There are other blockage issues to consider when using wireless in security applications. For example, a microwave transmitter can be set up to send closed circuit television (CCTV) video from one location to another location many miles away. Signal blockage can occur with the construction of a new structure that is in the signal's path. This problem is exacerbated when there are changes of elevation along the wireless signal path. Any RF signal at high frequencies will require an unobscured line-of-sight. If there is a rise in elevation along the signal path, a structure can be built that is not very tall and still block the path. This type of interference is unintentional.
Another example of unintentional interference occurred in the early development of garage door opener technology. The early garage door openers would open the owner's garage door and, often times, the neighbor's garage door. Some people have experienced or have heard of someone whose garage door electronically opened by someone other than the owner. This is because a frequency was generated that was close enough to the garage door frequency that the opener accepted the signal. One way to minimize the problem is for the garage door opener manufacturer to incorporate a dipswitch in the transmitter and receiver for the garage door opener to set a “unique” code. Because the power level of the garage door opener is fairly low and a code is added, the amount of interference of garage door openers across a large metropolitan area is minimized.

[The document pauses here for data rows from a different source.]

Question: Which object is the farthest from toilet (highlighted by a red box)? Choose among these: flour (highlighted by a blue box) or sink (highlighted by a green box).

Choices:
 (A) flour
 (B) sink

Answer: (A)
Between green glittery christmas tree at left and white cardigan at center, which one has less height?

Sometimes you can take advantage of interference. TV stations, for example, transmit microwave signals from vehicles with mobile microwave transmitters back to the TV station for remote broadcast. These vehicles often have one or more microwave dish/dishes mounted to an extendable arm or pole. Quite often, a TV station engineer faces RF interference issues, so the operator must direct the microwave antenna's line-of-sight signal directly at a source of interference, such as a metallic- or mirror-finished glass building to bounce the microwave signal back to the TV station-receiving antenna.
There are security concerns in reference to intentional interference, which blocks reception of the signal. Transmitting a high-power signal at the same frequency that is being used for the security wireless application can cause intentional signal blockage. (This problem is fairly unlikely for most commercial security applications.) Wireless security system manufacturers can incorporate different technologies to avoid the jamming or intentional interference problem by using what is referred to as “spread spectrum” technology, which enables the message or signal to be sent on one frequency and the next message to be sent on a different frequency.

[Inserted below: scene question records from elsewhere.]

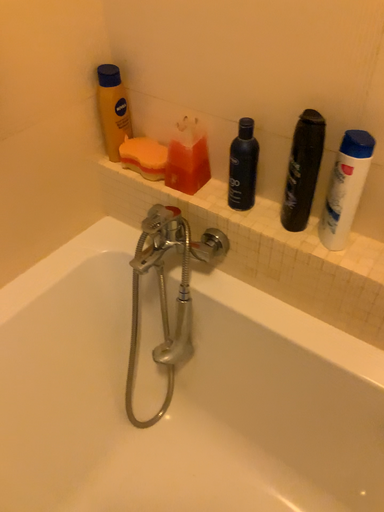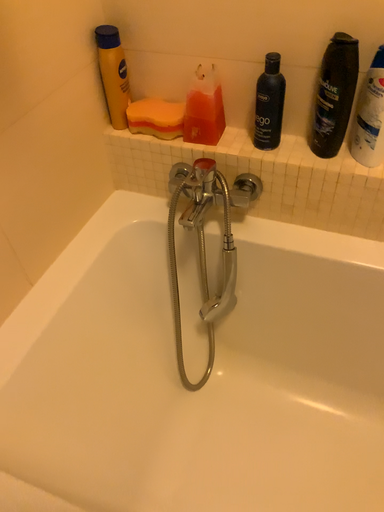
Question: How did the camera likely rotate when shooting the video?

Choices:
 (A) rotated left
 (B) rotated right

Answer: (B)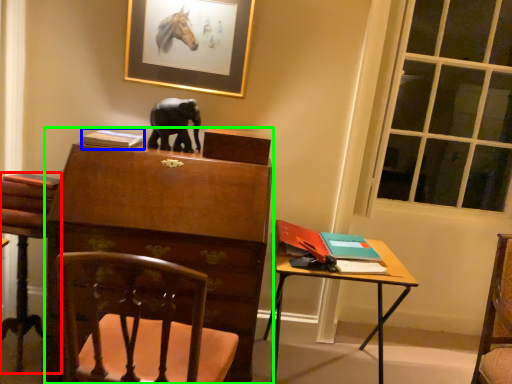
Question: Considering the real-world distances, which object is closest to chair (highlighted by a red box)? book (highlighted by a blue box) or chest of drawers (highlighted by a green box).

Choices:
 (A) book
 (B) chest of drawers

Answer: (B)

The message can also be broken up into pieces of data referred to as a packet. One piece can be sent on one frequency and another packet on a different frequency, and so on. No matter how the data is spread over the frequency spectrum, the receiver and transmitter must be in synchronization to ensure proper reassembly of the data. Synchronization allows the total data stream to be recombined into a usable recognizable signal.
The power radiated by the transmitter will affect the maximum distance the receiver can be placed from the transmitter to receive a valid signal. The Federal Communication Commission (FCC) controls the power levels and frequencies used by all RF devices in the United States .
The requirement for an FCC license depends on the frequencies used and the transmitted power. Many security products and wireless LANs on the market fall into one of several frequencies. 5.8 billion Hertz (GHZ) is one of the common frequencies, while other frequencies include 2.4 GHZ and 433 million Hertz (MHZ). The 5.8 GHZ, 2.4 GHZ and 433 MHZ security RF wireless products can be legally used, in many cases, without an FCC license.
If a product's literature does not indicate whether an FCC license is required, it is important to verify that requirement before purchase. Deciding between products that require an FCC license and do not, primarily depends on the distance needed between the transmitter and receiver. Longer distances require more power and may require an FCC license.
Some caution is needed when applying the distances advertised for a given product vs. what can be expected in real-life. The wireless manufacturer provides the distance their product will transmit in their literature. This distance is under ideal conditions in unobstructed “clear air.” The assumption is that there are no obstructions, a clear line-of-sight, low humidity and no signal loss or interference due to reflections.